> WRITTEN REQUEST:
Pull out every line in the records below that contains the string "node", matching case exactly.

> DATASET:
-- START --

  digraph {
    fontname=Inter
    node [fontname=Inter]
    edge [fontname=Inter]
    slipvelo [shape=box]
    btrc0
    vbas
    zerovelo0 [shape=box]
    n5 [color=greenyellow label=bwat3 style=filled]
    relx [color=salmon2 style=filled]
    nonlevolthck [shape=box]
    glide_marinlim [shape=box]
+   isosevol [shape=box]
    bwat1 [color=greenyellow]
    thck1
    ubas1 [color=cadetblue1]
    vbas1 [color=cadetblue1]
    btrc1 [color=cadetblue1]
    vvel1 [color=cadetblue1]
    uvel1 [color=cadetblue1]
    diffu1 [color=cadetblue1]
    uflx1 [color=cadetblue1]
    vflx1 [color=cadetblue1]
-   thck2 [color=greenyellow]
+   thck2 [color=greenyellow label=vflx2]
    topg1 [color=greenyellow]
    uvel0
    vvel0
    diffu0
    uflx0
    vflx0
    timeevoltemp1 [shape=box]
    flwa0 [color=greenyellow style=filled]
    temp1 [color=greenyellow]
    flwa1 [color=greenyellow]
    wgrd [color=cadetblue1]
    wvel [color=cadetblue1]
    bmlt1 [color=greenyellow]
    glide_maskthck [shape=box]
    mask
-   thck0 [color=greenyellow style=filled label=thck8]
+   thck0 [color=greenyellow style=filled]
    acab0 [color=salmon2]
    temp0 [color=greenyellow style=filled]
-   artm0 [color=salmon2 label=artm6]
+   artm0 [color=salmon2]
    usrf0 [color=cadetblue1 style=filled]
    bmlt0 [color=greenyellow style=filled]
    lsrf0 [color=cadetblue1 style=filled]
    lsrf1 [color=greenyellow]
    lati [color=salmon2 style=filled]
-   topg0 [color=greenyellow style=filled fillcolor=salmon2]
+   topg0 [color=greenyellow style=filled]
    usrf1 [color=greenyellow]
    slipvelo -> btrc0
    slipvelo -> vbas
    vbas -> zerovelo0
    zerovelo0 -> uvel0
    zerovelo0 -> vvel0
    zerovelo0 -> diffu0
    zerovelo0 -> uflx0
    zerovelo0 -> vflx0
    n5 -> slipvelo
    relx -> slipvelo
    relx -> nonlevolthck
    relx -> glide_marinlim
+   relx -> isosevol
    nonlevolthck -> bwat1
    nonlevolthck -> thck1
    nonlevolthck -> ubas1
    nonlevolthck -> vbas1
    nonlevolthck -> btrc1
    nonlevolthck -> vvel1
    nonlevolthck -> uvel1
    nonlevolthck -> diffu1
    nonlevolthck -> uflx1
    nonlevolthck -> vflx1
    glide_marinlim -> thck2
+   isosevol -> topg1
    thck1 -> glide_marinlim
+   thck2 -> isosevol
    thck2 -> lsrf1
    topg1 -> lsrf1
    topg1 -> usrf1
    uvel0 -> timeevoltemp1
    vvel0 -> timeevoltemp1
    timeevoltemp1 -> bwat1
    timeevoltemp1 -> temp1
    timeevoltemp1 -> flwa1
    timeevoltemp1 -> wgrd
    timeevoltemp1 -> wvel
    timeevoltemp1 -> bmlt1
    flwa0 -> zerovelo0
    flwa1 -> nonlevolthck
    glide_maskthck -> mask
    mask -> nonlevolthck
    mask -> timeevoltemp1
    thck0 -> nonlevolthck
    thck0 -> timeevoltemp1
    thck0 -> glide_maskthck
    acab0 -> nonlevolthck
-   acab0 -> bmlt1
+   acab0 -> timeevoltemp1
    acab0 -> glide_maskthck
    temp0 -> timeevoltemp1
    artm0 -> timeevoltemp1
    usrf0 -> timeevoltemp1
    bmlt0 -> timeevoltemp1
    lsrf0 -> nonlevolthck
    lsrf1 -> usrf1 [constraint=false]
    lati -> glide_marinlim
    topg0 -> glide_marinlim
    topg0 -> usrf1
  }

-- END --
-- START --

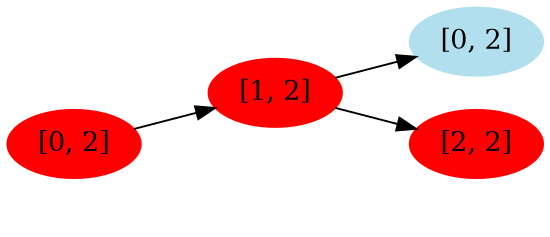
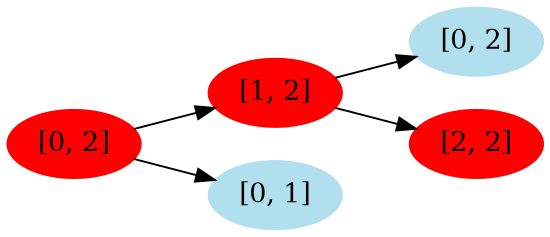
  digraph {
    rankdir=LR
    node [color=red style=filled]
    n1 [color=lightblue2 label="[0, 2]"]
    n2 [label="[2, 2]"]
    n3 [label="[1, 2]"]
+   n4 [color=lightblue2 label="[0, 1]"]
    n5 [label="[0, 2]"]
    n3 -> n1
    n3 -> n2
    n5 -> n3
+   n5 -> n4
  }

-- END --

> RESPONSE FOR THIS EXERCISE:
    node [fontname=Inter]
    node [color=red style=filled]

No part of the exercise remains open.